## TASK TO COMPLETE
Pictures are not part of the answer. Return the lines from the one containing "left knee: (1582, 1346)" through the end of the data, both included, exactly as they appear.

Human pose images with coordinates
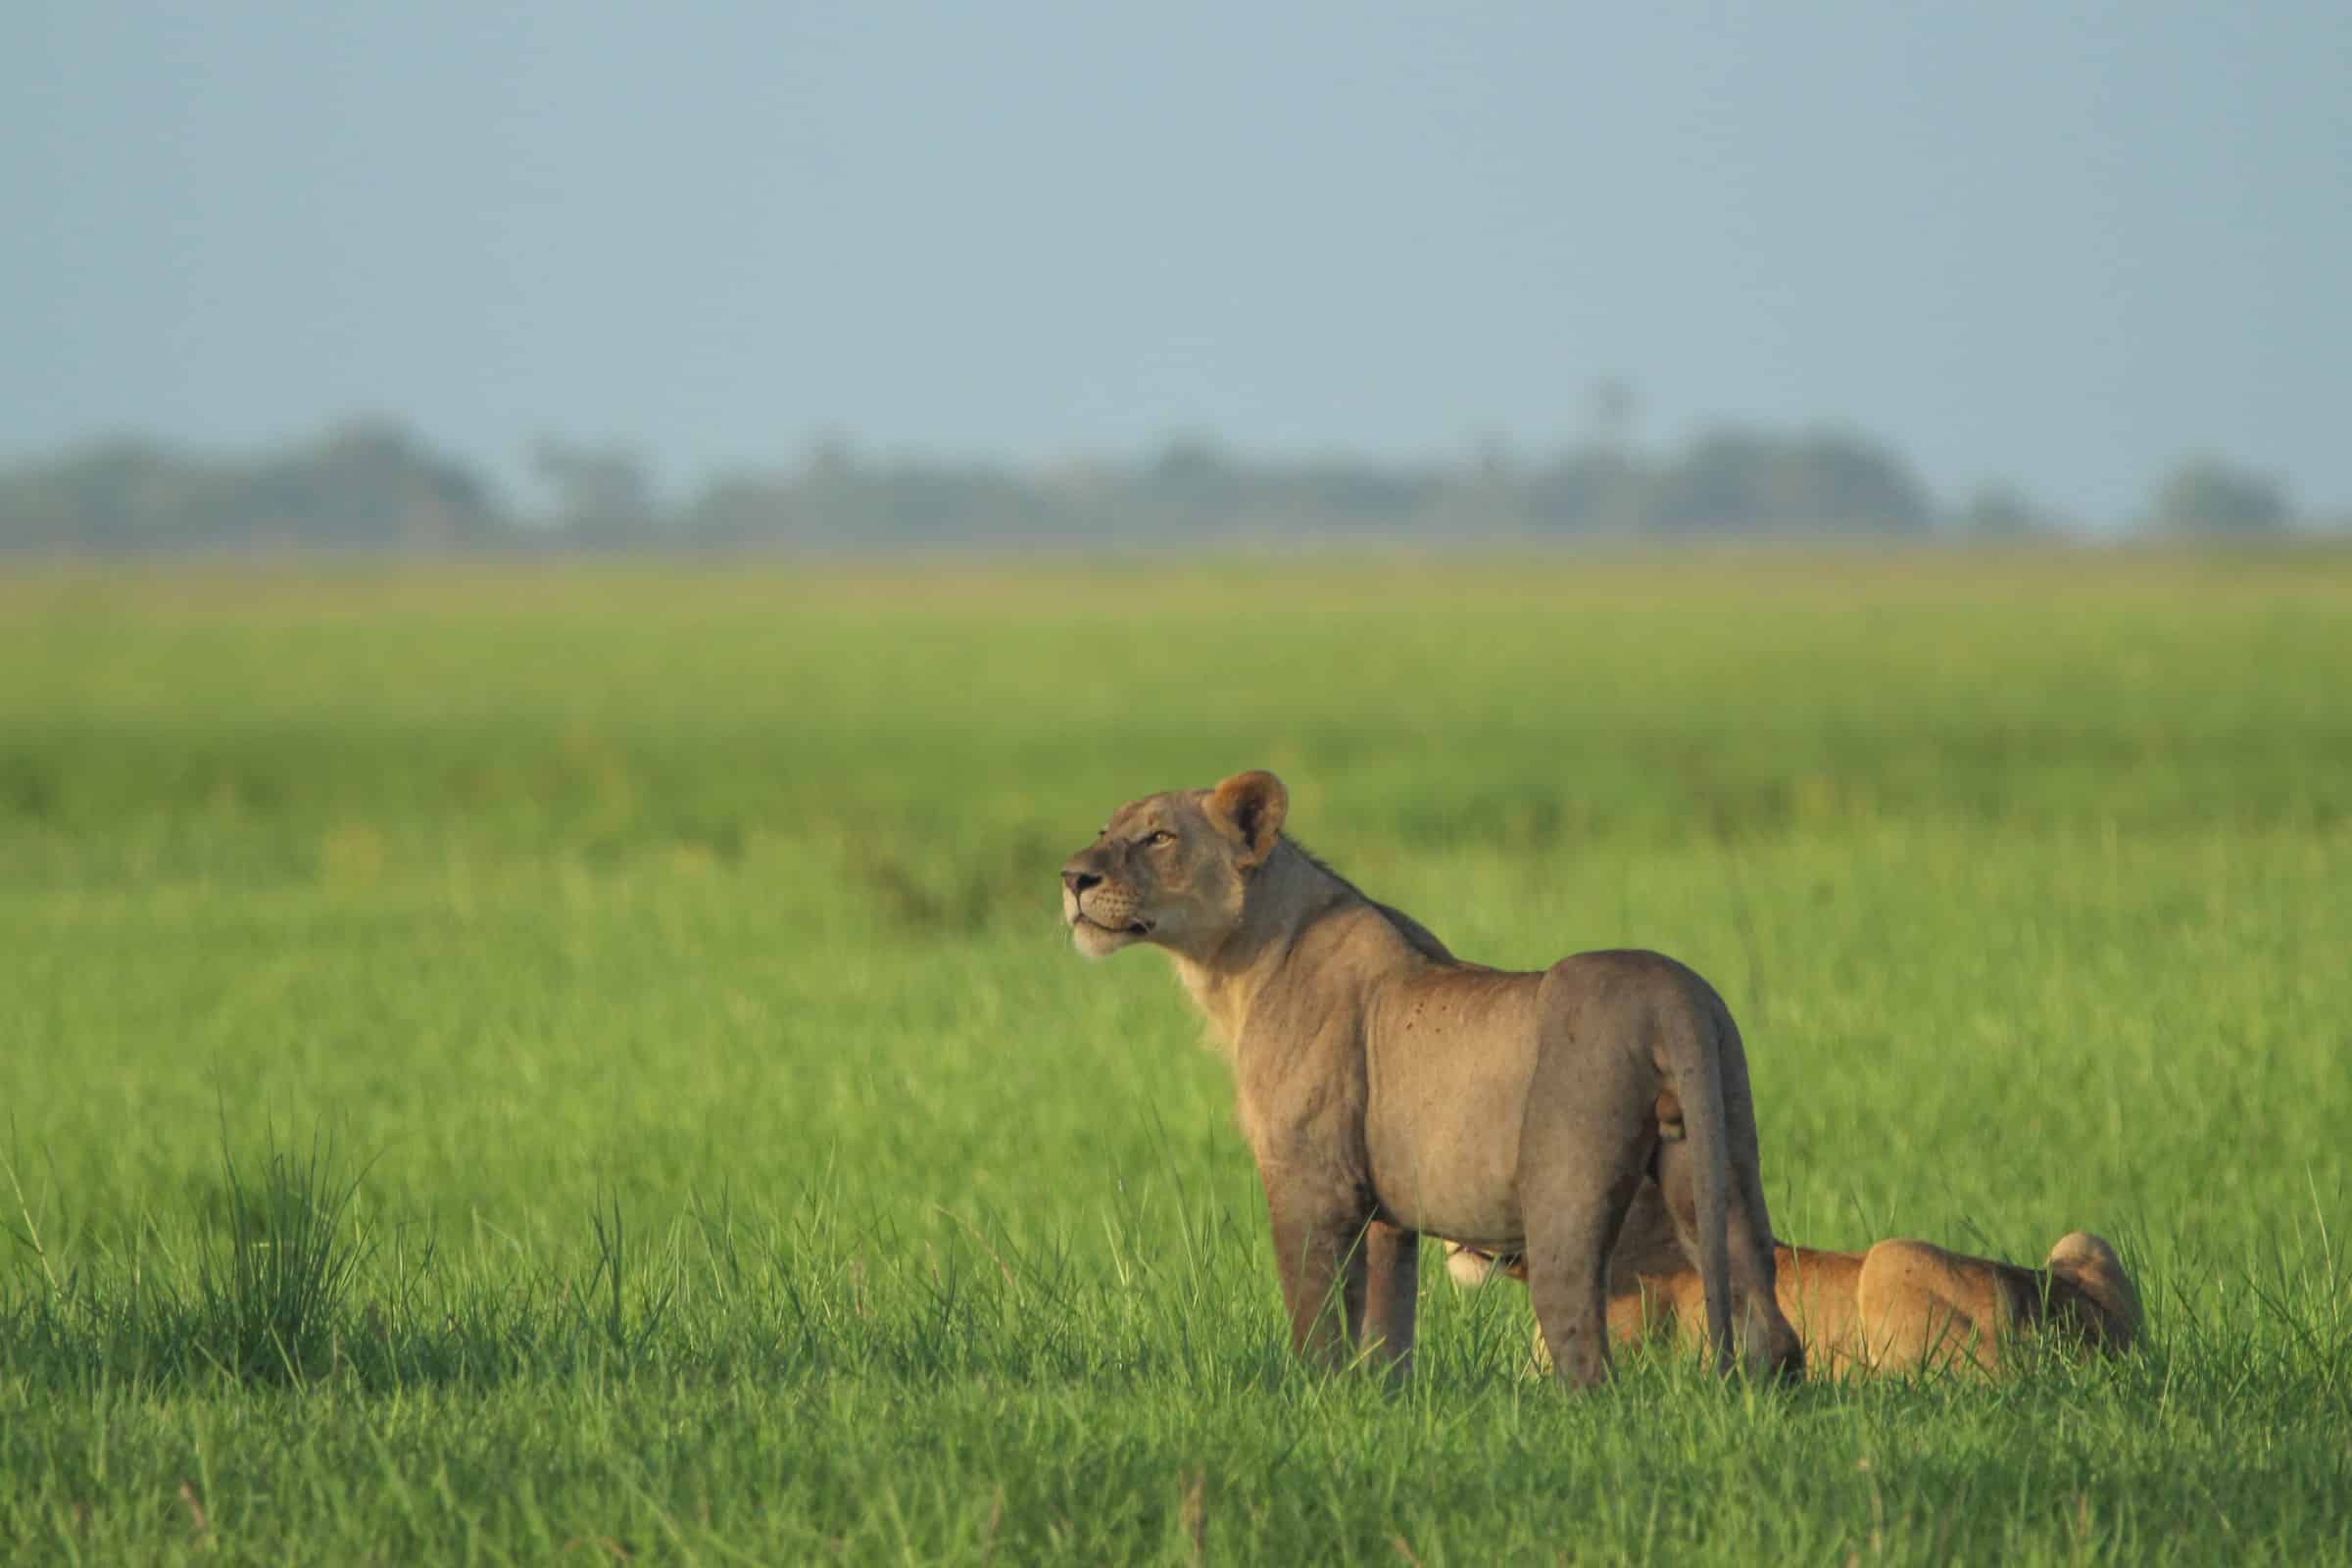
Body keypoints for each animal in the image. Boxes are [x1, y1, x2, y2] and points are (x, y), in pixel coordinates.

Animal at [1060, 769, 1805, 1386]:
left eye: (1158, 836)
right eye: (1104, 832)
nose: (1072, 878)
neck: (1236, 964)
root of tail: (1672, 994)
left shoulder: (1311, 1182)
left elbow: (1316, 1313)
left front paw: (1312, 1399)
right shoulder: (1386, 1209)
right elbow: (1387, 1327)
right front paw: (1379, 1403)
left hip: (1564, 1191)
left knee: (1582, 1346)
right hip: (1721, 1158)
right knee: (1765, 1313)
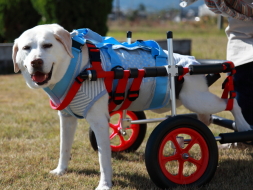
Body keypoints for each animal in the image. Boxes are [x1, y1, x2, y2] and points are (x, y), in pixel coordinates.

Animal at [11, 24, 251, 190]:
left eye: (47, 45)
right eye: (26, 48)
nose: (35, 62)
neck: (77, 67)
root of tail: (195, 64)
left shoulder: (98, 121)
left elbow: (103, 158)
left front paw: (104, 184)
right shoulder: (67, 118)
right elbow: (64, 148)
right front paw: (61, 170)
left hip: (196, 98)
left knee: (231, 102)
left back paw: (242, 126)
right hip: (196, 100)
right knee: (207, 117)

## EXERCISE SOLUTION
left knee: (1582, 1346)
right hip: (1721, 1158)
right knee: (1765, 1313)
Body keypoints for each animal in the image. Boxes are [x1, y1, x2, y2] and points are (x, y), in pixel coordinates.

Animal at [11, 24, 251, 190]:
left eye: (47, 45)
right eye: (26, 48)
nose: (35, 62)
neck: (77, 67)
root of tail: (195, 64)
left shoulder: (98, 121)
left elbow: (103, 158)
left front paw: (104, 184)
right shoulder: (67, 118)
right elbow: (64, 148)
right front paw: (61, 170)
left hip: (196, 98)
left knee: (231, 102)
left back paw: (242, 126)
right hip: (196, 100)
right knee: (207, 117)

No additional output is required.